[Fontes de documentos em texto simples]
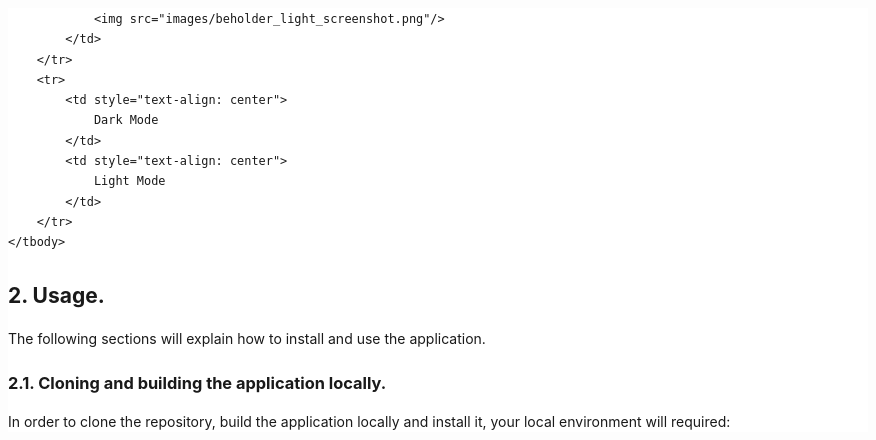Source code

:                 <img src="images/beholder_light_screenshot.png"/>
            </td>
        </tr>
        <tr>
            <td style="text-align: center">
                Dark Mode
            </td>
            <td style="text-align: center">
                Light Mode
            </td>
        </tr>
    </tbody>
</table>

## 2. Usage.

The following sections will explain how to install and use the application.

### 2.1. Cloning and building the application locally.

In order to clone the repository, build the application locally and install it, your local environment will required:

→ Instruções da tarefa
Conte quantas linhas dos itens acima contêm a palavra "will", diferenciando maiúsculas de minúsculas. Responda apenas com o número.

→ Resolução detalhada
2